Details
Description
Daniel recently fixed a problem caused by this following the scheduler refactoring. That fix avoided the write barrier. The original tracker (1147477) went:
I actually looked at a couple of stackdumps from the failing generational images today and convinced myself that the root cause of the failures is that we are executing write barriers in uninterruptible code. This is bad because in JMTk a write barrier overflow can trigger a gc, which is exactly what uninterruptible code is trying to avoid in many cases. This is very similar to the stack overflow-check in uninterruptible code problem that we found and killed years ago. Write barrier overflow was never an issue with the watson collectors because they cheated and kept their write buffers in the C heap (so they could grow w/o triggering a gc). Notice that a few of the problem write barriers are in JMTk itself, most are in other parts of the VM.

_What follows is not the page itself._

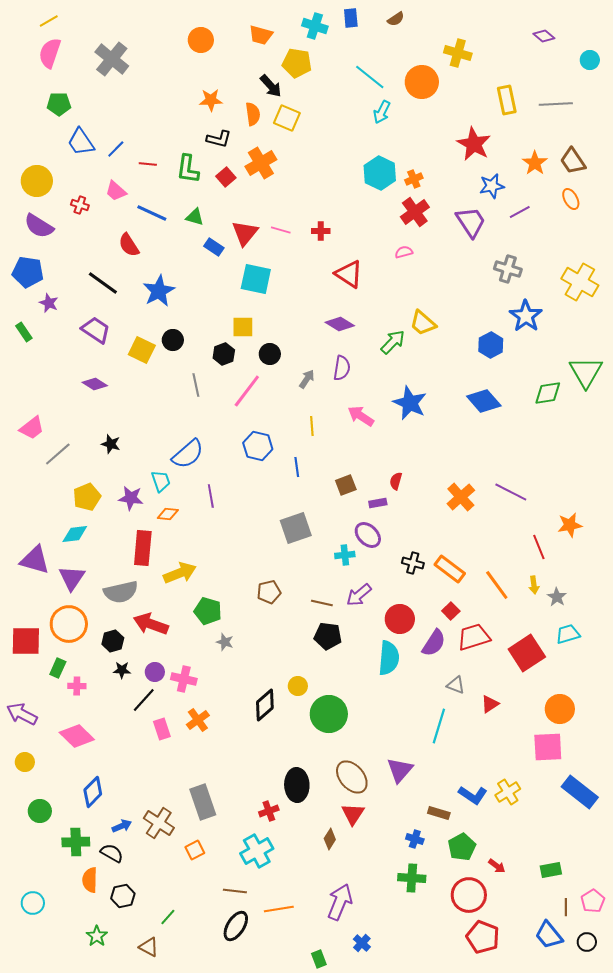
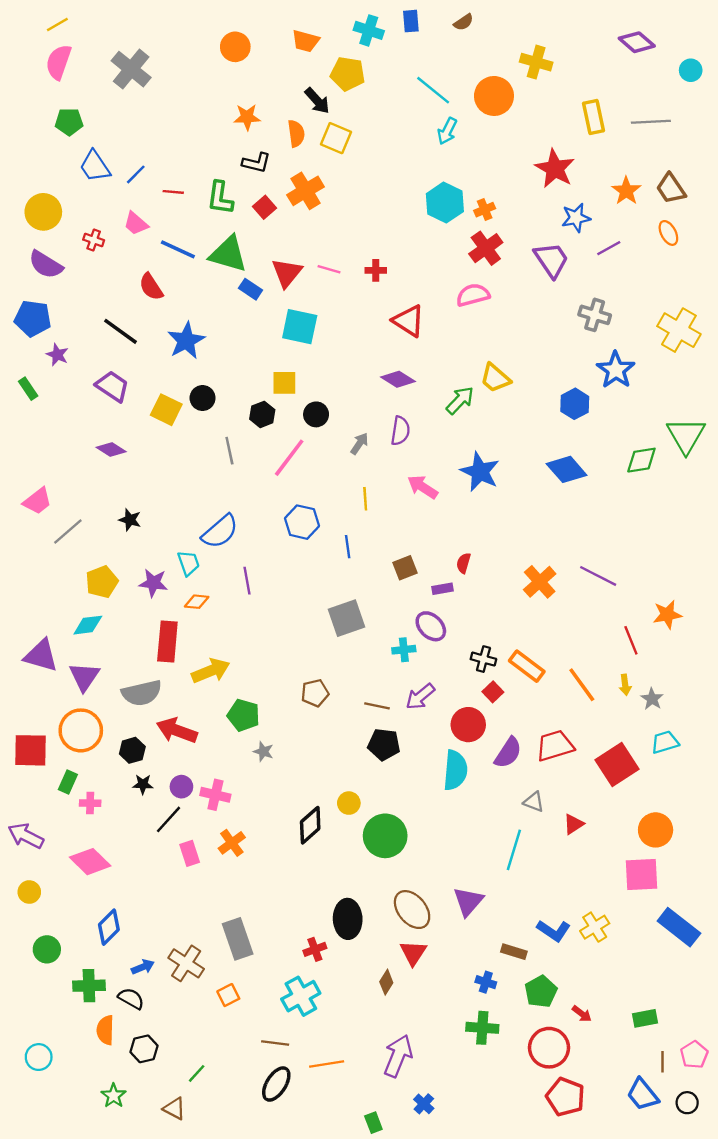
purple diamond: (544, 36) -> (637, 42), size x1.4
green triangle: (195, 217) -> (228, 254), size x1.8
pink semicircle: (404, 252) -> (473, 295), size x1.6
red square: (451, 611) -> (493, 692), moved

The particular crashes I was looking at looked like a write barrier overflow from a write in VM_Processor.dispatch. I
generated a list of the offenders (attached) in a prototype (BaseBaseGenMS) image by tweaking the code in
VM_BaselineCompiler to consider a putfield of a reference type to be a violation of uninterruptiblity.

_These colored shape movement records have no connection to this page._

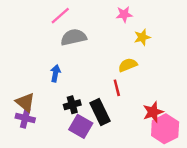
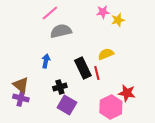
yellow star: (142, 37) -> (118, 20), moved
black rectangle: (100, 112) -> (83, 68), moved
red star: (153, 112) -> (127, 93), turned 30
pink hexagon: (165, 129) -> (111, 107), moved

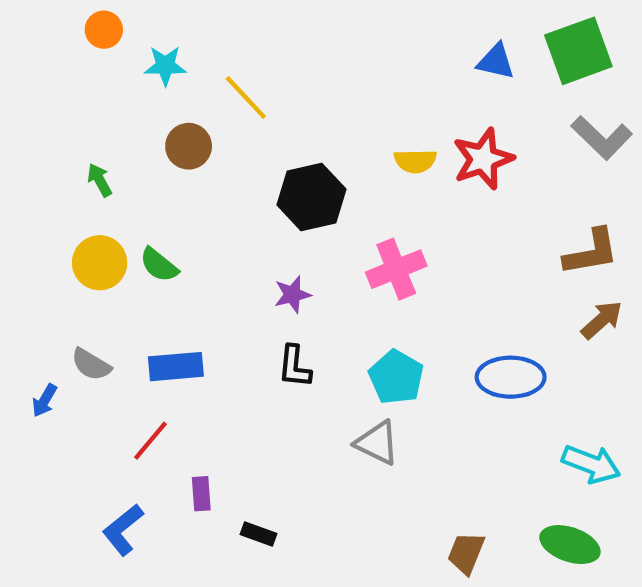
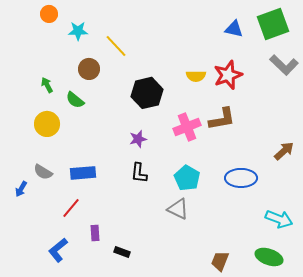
brown L-shape: (591, 252) -> (222, 119), moved
green semicircle: (159, 265) -> (75, 100), moved

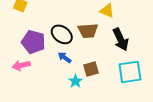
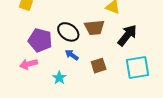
black arrow: (121, 39) -> (127, 35), turned -115
cyan star: (75, 81) -> (59, 78), moved

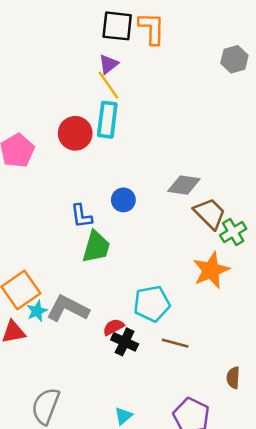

It seems to me that the possible fixes are:
(1) declare that putfield of reference types in uninterruptible code are programming errors and rewrite the code to avoid them.
(2) allow these putfields, but don't write barrier them
(3) allow them, but call a different write barrier routine that either uses slack in the barrier or grows the buffer w/o triggering GC by stealing space from an emergency slack space.
Comment copied from original tracker:
Steve B suggested the fix was to use an asynch triggering of GC on write buffer "near-overflow"
Perry observed latter that this probably is going to force us to modify the compilers to inject yieldpoints to ensure that no more than a fixed number of pointer-writes occur before the next yieldpoint.
On the plus side, Perry also observed that if we can make write barriers a non-GC point, then we could eliminate a large number of points that currently have GC maps (thus reducing space impact of generational GC on machine code maps).